**What you are asked to do**
Select each line of the data that contains the string "Sıra". Case matters.

**Task material**

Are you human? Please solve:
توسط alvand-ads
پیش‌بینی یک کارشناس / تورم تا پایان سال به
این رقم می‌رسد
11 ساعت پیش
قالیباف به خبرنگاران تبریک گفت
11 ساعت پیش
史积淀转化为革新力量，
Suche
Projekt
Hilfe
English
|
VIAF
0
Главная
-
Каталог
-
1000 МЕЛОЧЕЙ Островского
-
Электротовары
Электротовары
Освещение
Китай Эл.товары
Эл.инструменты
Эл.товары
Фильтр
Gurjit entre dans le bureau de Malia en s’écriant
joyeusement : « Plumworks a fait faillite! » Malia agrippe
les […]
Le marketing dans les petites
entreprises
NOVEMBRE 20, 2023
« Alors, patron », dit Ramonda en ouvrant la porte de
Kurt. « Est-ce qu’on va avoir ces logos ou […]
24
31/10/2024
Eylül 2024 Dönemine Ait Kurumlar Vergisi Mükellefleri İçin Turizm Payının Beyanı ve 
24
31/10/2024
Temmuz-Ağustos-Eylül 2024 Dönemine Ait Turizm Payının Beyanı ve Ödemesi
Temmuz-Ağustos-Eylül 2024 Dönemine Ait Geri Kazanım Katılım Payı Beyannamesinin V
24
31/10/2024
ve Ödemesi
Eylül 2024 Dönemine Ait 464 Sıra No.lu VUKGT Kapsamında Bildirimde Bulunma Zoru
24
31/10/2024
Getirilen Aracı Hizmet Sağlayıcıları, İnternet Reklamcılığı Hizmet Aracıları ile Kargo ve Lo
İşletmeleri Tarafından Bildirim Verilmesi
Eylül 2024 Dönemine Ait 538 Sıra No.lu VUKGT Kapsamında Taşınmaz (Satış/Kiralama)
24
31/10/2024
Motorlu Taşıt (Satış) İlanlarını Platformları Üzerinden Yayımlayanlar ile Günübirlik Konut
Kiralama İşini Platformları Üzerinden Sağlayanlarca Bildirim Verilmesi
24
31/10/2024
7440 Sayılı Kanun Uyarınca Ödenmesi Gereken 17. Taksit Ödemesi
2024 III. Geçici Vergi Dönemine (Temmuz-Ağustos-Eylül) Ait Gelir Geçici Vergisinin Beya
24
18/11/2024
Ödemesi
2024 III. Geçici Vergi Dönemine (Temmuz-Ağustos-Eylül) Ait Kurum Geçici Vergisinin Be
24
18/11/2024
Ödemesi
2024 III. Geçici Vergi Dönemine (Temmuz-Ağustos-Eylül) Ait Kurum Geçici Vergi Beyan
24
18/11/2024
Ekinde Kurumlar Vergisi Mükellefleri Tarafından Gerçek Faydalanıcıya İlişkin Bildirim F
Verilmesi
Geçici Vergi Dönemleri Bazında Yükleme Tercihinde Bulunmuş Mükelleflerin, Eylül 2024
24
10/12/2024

**Output below**
Eylül 2024 Dönemine Ait 464 Sıra No.lu VUKGT Kapsamında Bildirimde Bulunma Zoru
Eylül 2024 Dönemine Ait 538 Sıra No.lu VUKGT Kapsamında Taşınmaz (Satış/Kiralama)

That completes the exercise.